Dataset entries:
--- START ---

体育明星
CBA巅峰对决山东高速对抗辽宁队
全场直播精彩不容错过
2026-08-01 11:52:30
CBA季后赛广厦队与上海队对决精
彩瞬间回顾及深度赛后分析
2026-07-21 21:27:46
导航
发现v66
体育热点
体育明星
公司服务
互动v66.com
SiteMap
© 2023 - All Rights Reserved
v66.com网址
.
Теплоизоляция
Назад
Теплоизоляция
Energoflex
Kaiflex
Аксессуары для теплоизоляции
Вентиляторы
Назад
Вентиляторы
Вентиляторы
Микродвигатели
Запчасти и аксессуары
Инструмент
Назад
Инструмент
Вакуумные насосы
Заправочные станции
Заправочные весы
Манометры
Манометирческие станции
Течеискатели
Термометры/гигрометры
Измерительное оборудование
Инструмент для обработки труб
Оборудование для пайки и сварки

--- END ---
--- START ---

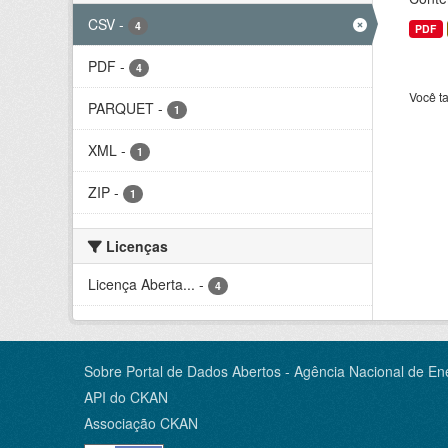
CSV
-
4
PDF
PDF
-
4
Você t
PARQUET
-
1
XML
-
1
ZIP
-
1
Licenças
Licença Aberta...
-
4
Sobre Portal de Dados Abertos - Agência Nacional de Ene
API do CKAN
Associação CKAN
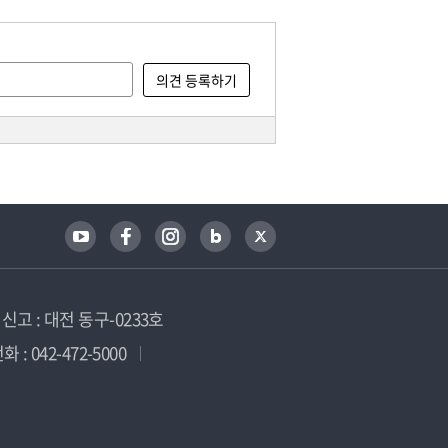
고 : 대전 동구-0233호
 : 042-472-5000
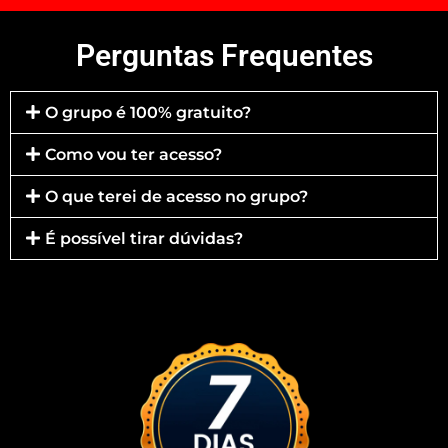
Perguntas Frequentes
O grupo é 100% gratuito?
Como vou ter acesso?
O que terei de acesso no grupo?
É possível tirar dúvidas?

--- END ---

→ **What the task requires**:
Arrange the lines of the entries from the line with "Perguntas Frequentes" up to and including the line with "É possível tirar dúvidas?" as a Markdown table with two columns, No. and Text. Number each row in No. and skip any blank lines.

→ **Result of the task**:
| No. | Text |
|---|---|
| 1 | Perguntas Frequentes |
| 2 | O grupo é 100% gratuito? |
| 3 | Como vou ter acesso? |
| 4 | O que terei de acesso no grupo? |
| 5 | É possível tirar dúvidas? |